В метрах ста от храма за мной увязался какой-то цыганенок лет девяти-двенадцати на вид. Я шел очень быстро, а он перебирал ножками по ледяному асфальту, поскальзывался, но семенил рядом со мною и приставал:
— Дядь! Дядя!
— Отстань, — говорил я.
— Дядь! Дай двадцать копеек! — не унимался мальчуган.
Наконец я остановился, оценил своего просителя: растерзанные ботинки вместо шнурков завязаны веревкой, а там, где должны быть шнурки — торчат клочки снега; пальто нараспашку, в бахроме, а глаза — озорные и липучие!
Я сунул ему в замурзанную ладонь двадцать копеек.
— Держи, — сказал я и пошел дальше.
Но мой преследователь вовсе и не подумал от меня отставать. Он снова побежал рядом.
— Дядя! Дядя! — опять повторял он.
Я продолжал идти быстро и молчал.
— Дядь! Дядя! Рвусь-Русь! Россия — Рос и я — Россия! Сэр — Эсер СССР!..
Я остановился. Меня удивил этот необычный способ зарабатывать деньги.
— А как же будет «Мистика»? — спросил я и покосился в улыбке на цыганенка.
— Мистка? — опешенно переспросил он.
— Нет же, — заулыбался я и повторил по слогам, — мис-ти-ка.
Мальчуган задумался.
— Да… — сказал я, — не знаешь!.. И я, признаться, тоже не знаю. — И я зашагал было прочь, как цыганенок окликнул меня:
— Дядь! Дядя!
Я замедлил шаги и, продолжая медленно уходить от мальчугана, обернулся в его сторону.
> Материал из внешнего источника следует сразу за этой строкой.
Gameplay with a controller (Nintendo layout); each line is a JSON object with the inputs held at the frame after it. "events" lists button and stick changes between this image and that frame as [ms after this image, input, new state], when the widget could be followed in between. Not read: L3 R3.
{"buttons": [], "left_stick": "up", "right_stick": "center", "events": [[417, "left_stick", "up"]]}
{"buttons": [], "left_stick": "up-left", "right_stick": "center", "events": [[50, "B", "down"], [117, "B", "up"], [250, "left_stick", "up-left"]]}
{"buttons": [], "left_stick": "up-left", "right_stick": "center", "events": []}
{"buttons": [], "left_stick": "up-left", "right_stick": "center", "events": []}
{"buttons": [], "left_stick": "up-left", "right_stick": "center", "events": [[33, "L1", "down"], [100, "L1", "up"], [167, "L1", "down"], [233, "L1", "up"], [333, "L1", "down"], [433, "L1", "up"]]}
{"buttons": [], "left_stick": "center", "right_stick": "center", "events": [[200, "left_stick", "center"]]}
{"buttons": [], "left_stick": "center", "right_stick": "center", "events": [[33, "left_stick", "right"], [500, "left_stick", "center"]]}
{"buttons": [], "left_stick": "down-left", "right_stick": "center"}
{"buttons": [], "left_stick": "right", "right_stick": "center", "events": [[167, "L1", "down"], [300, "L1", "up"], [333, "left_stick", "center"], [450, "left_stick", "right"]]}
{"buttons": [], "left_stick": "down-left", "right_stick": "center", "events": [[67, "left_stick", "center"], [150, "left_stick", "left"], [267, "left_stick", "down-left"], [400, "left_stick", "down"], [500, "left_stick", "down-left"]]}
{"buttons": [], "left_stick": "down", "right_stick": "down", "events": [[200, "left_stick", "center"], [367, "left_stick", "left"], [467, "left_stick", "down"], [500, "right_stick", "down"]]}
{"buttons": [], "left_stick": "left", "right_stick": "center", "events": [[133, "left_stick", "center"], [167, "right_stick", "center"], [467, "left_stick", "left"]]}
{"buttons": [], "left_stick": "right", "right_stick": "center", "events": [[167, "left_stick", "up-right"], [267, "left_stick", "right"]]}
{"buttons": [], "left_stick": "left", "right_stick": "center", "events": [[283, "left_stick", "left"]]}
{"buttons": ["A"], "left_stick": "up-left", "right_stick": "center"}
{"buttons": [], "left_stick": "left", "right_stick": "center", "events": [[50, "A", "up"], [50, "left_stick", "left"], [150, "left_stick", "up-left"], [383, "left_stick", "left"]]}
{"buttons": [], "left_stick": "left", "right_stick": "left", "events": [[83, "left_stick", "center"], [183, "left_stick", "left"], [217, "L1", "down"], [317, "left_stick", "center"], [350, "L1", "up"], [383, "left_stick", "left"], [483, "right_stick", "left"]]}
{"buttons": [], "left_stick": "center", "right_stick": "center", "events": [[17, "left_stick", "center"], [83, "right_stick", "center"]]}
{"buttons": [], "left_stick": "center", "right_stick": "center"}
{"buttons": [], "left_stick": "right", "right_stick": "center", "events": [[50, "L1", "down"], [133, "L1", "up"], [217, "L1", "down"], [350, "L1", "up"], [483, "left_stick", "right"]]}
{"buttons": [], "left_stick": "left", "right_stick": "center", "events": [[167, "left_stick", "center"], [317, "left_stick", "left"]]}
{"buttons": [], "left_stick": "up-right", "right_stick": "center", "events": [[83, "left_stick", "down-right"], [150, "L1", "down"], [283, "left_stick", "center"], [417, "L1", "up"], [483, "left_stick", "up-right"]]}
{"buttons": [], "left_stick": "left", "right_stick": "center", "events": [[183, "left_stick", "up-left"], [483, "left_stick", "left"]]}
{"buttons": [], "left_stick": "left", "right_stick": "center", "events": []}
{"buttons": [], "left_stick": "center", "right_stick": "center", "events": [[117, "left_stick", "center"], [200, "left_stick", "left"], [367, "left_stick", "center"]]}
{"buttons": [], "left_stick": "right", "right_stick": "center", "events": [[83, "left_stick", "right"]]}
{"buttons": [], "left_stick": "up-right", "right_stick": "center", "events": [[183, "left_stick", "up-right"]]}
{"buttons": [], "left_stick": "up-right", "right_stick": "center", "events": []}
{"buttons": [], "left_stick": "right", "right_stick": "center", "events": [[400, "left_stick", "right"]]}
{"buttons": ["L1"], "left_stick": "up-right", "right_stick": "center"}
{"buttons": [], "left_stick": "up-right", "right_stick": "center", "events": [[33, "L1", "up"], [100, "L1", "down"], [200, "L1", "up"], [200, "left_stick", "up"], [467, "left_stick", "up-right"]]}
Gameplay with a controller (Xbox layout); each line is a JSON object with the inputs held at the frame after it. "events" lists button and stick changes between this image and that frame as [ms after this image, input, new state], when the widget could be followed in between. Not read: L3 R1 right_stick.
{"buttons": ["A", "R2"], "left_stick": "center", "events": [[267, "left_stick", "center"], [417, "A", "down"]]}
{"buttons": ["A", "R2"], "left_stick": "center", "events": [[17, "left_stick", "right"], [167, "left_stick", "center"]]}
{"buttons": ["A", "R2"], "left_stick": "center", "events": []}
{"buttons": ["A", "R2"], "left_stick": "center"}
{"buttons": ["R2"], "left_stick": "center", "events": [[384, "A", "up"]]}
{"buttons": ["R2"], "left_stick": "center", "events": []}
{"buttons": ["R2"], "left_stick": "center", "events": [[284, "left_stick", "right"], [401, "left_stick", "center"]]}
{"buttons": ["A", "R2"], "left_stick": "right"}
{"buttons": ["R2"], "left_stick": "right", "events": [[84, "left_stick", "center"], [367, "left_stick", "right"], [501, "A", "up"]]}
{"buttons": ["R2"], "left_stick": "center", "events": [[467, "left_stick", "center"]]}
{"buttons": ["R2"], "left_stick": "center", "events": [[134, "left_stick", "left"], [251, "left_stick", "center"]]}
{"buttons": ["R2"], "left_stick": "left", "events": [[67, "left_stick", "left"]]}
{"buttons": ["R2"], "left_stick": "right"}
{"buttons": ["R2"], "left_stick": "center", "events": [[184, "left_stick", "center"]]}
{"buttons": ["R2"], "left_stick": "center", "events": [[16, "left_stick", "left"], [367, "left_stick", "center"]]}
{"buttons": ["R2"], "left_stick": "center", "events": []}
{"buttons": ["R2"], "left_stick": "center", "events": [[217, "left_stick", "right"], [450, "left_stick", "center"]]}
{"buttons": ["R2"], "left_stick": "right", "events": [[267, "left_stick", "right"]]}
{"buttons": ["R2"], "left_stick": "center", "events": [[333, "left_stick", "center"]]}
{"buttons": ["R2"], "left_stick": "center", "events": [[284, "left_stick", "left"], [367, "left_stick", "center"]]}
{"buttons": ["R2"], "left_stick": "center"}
— Миссия — Мис и Я — Мистика! — проорал мальчуган обрадованно, помахал мне рукой и увязался за другим прохожим.
«Да… Ты прав, парень… — подумал я, — Наташа и я, Мис и я… Мистика!.. Это близко…»
Я ступил на паперть городского храма. Десятки больших и малых колоколов ловко и медно зазвонили. Священник во всем черном угрюмо подергивал веревочки вразнобой. Вся прохожая зала церкви была пронизана музыкой перезвона. Мягко и трепетно отозвалась душа…
Я плавал в золотистом аромате храма среди свечечных огоньков и беззвучно молил Господа услышать меня: «Господи, — говорил я, даже не шевеля губами, — опереди меня в негодных решениях моих и прегради путь к ним! Да созреет сердце мое, и пусть оно даст росток радости! Господи! Останови неуемную волю мою и обступи меня верой Божественной!..»
Я не заметил, как уже плыл по улицам среди расступавшихся прохожих, говорливых и оборачивающихся мне вслед: я чувствовал это… И так, беззвучно, я проплавал весь день…
Дома я оказался один.
Мне стало тоскливо. Негодование, вначале бесформенное, а потом осознанное и направленное, просыпалось, росло и крепло. «Бога нет!.. вспоминались слова, — но есть что-то вроде него!..»
Негодование перерастало в ненависть и, наконец, я уже яростно метался по комнате от окна к дивану.
Я озлобленно отрицал все! Я ненавидел все! Зажимая свое тело в кулак, я был готов ударить себя о стену, сбросить с пятого этажа, размозжить об пол! Я орал про себя на себя и на все на свете!
Потом я достал бутылку вина и отпил его…
Вскоре моя сокрушительная жажда притупилась. Я бросил свое тело на диван, и оно обмякло, теперь уже в сладком блаженстве.